§ ЗАДАНИЕ: Перепишите фрагмент текста о Григорьеве: начните с места, где стоят слова «Григорьев положил основание», и остановитесь после слов «идеи, григорьевского учения.». Слово «стихию» при этом замените на «природу».

§ ТЕКСТ ДЛЯ ЧТЕНИЯ:
--*--

Григорьев положил основание таким понятиям, как типовое в отношении к народности. Ему современная литература, — знаменитый «реальный роман» — был важен не потому и не настолько, насколько он выражал трепетания своего времени, которые могли быть цельными и могли быть пустыми, — а насколько они выражали стихию русской души, умели через конкретный образ передать вечное начало этой души. Ему же принадлежит понятие «почвы» и «почвенности»: того безотчетного и неодолимого, что тянет каждого человека к земле его, тянет героя и тянет поэта, и в связи с этой «почвою» он силен и красив, а вне связи с нею — ломается и проходит для жизни бесплодно. Идея эта была принята и Достоевским, в журналах которого писал Григорьев. Знаменитый монолог в «Бесах» о «народе-богоносце» — не понятен без Григорьева; это собственно художественный перефраз григорьевской идеи, григорьевского учения.

--*--

§ ИСХОДНЫЕ ЗАПИСИ:

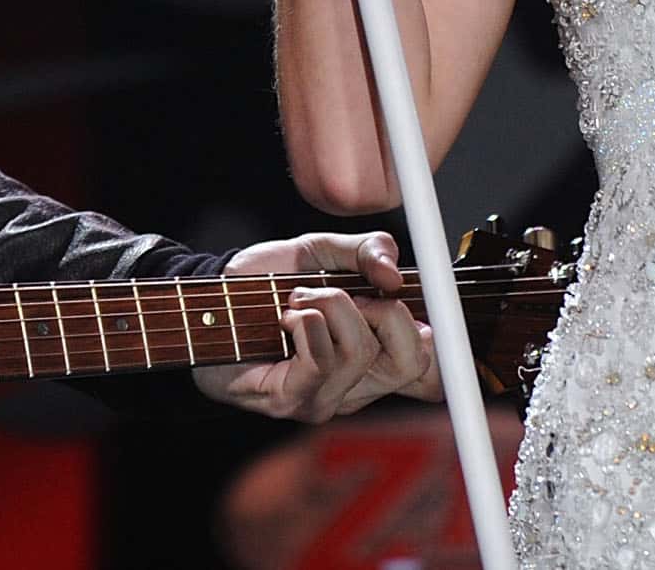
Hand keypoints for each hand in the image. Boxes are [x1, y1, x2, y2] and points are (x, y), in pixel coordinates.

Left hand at [191, 230, 438, 422]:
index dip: (444, 345)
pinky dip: (305, 323)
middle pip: (411, 362)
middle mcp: (358, 385)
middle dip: (385, 312)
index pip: (431, 372)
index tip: (417, 306)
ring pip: (359, 353)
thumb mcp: (319, 252)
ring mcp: (327, 399)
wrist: (209, 297)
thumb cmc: (263, 282)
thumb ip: (365, 251)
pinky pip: (321, 360)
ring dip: (327, 306)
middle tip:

--*--

§ РЕШЕНИЕ ЗАДАЧИ:
Григорьев положил основание таким понятиям, как типовое в отношении к народности. Ему современная литература, — знаменитый «реальный роман» — был важен не потому и не настолько, насколько он выражал трепетания своего времени, которые могли быть цельными и могли быть пустыми, — а насколько они выражали природу русской души, умели через конкретный образ передать вечное начало этой души. Ему же принадлежит понятие «почвы» и «почвенности»: того безотчетного и неодолимого, что тянет каждого человека к земле его, тянет героя и тянет поэта, и в связи с этой «почвою» он силен и красив, а вне связи с нею — ломается и проходит для жизни бесплодно. Идея эта была принята и Достоевским, в журналах которого писал Григорьев. Знаменитый монолог в «Бесах» о «народе-богоносце» — не понятен без Григорьева; это собственно художественный перефраз григорьевской идеи, григорьевского учения.